▶ **EXERCISE DATA**
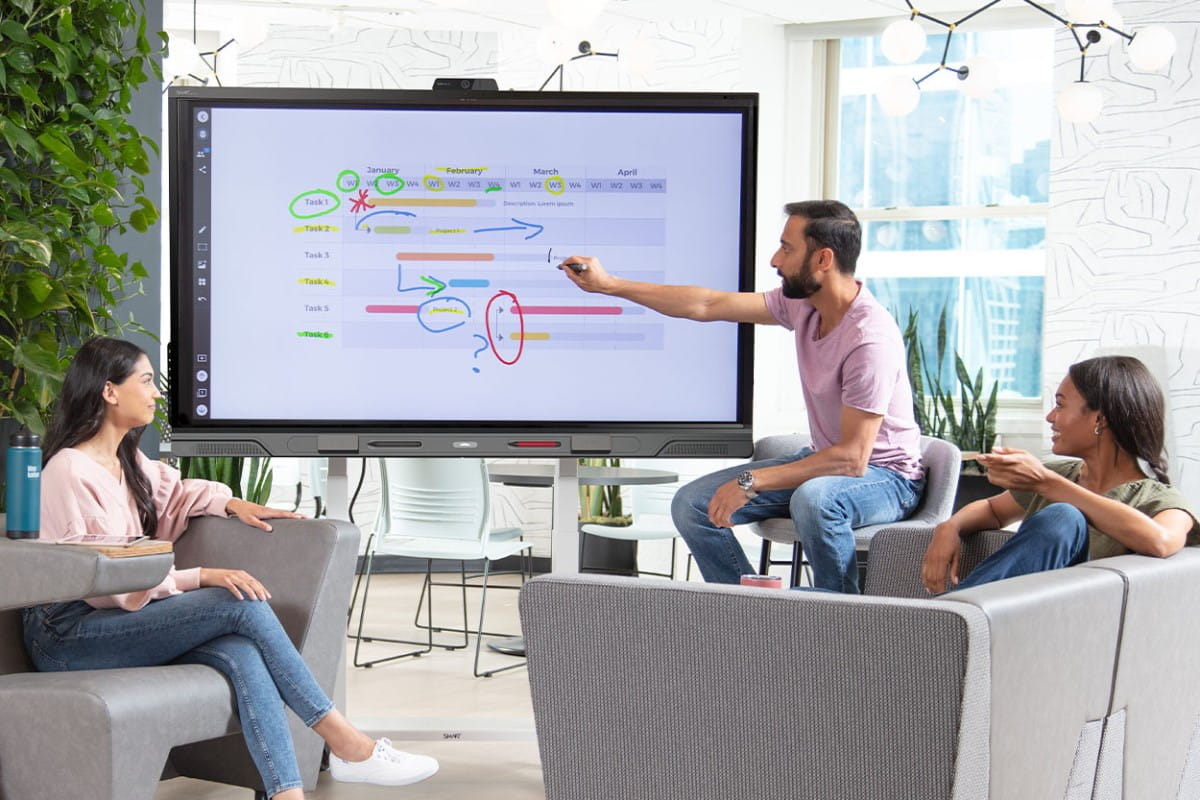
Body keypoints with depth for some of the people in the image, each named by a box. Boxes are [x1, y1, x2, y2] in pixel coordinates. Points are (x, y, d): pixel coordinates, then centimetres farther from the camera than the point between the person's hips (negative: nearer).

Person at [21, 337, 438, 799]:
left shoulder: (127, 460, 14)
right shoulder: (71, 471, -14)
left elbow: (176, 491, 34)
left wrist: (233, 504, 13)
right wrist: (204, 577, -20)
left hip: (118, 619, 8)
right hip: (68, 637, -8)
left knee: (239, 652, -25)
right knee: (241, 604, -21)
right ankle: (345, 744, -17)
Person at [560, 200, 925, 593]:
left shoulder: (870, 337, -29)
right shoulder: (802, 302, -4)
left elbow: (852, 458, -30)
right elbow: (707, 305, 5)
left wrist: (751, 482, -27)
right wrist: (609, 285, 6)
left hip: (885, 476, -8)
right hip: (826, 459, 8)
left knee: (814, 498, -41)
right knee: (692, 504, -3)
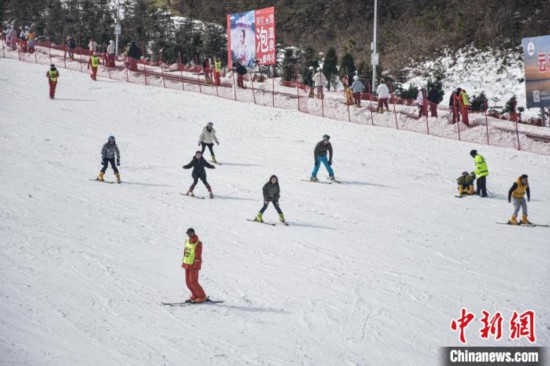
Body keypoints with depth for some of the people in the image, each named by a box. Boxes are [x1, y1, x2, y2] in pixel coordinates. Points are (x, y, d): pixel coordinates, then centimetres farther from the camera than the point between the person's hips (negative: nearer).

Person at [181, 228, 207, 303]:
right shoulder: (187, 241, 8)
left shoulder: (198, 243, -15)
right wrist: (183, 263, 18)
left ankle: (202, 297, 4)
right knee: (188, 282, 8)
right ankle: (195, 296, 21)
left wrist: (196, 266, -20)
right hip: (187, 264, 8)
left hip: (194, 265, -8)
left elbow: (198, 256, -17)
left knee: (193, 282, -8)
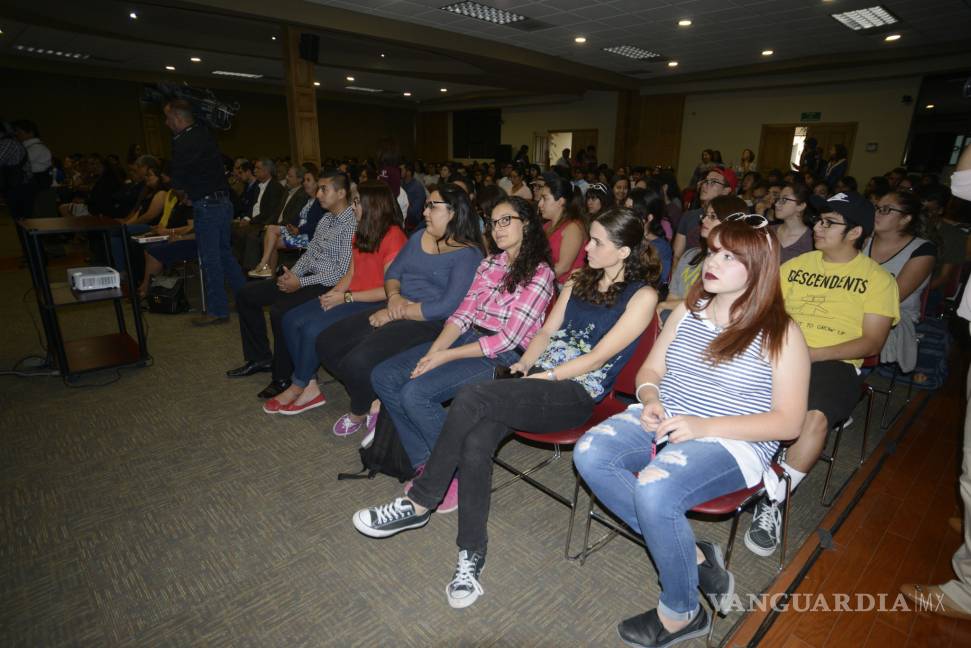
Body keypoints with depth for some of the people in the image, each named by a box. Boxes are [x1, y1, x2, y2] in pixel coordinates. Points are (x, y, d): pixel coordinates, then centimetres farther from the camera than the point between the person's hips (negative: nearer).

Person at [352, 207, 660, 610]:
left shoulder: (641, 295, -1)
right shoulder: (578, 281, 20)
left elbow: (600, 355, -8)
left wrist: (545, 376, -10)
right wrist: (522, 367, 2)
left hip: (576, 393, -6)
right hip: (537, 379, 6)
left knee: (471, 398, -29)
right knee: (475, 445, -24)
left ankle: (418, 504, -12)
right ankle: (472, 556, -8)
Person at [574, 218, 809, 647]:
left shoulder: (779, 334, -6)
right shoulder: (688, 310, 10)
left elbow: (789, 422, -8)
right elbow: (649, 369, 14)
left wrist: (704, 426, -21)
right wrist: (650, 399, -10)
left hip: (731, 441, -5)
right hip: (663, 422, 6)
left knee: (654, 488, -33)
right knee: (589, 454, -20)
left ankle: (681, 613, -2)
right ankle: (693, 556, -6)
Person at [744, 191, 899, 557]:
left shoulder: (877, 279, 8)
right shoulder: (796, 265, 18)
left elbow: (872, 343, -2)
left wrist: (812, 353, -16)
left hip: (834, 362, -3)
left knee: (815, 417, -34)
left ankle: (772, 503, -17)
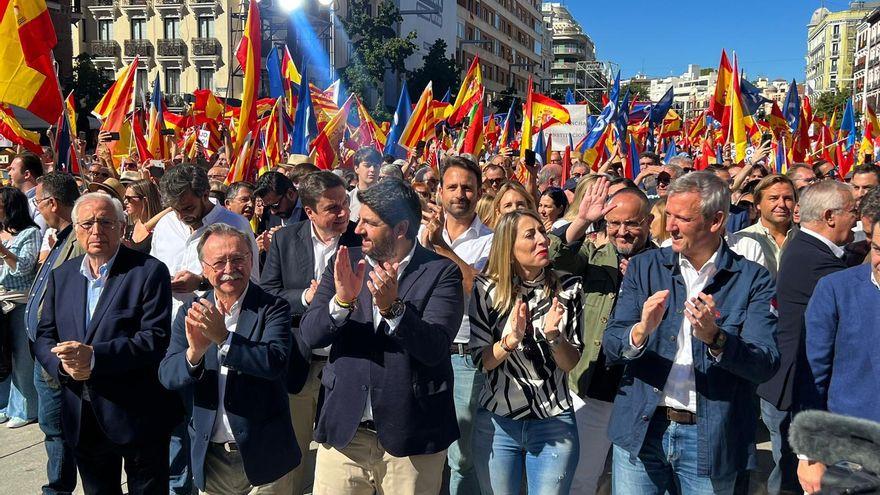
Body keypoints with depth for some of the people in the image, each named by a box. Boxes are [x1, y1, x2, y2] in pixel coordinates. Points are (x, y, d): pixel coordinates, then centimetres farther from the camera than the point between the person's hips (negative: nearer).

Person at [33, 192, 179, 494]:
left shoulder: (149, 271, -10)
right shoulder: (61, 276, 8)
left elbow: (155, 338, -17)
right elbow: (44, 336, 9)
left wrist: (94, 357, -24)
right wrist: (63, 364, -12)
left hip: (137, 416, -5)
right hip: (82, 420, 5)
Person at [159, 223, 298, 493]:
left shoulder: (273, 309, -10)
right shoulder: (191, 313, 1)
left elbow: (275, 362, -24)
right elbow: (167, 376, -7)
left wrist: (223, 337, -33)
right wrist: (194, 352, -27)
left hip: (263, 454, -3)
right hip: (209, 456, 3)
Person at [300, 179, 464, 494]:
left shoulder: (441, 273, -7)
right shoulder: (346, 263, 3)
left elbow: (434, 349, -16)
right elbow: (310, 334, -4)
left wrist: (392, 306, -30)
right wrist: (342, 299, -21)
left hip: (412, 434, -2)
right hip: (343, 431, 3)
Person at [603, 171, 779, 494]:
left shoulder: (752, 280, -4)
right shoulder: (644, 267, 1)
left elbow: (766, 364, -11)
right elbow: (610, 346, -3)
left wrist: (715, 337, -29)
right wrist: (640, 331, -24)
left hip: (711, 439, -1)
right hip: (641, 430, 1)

▶ **REQUIREMENT**
From the entries above, list each line with "ankle" in it.

▶ **ANSWER BOX**
right ankle: (345, 744, -17)
left ankle: (202, 297, 4)
right ankle: (195, 296, 21)
left ankle: (418, 504, -12)
right ankle: (472, 556, -8)
left ankle: (681, 613, -2)
right ankle: (693, 556, -6)
left ankle: (772, 503, -17)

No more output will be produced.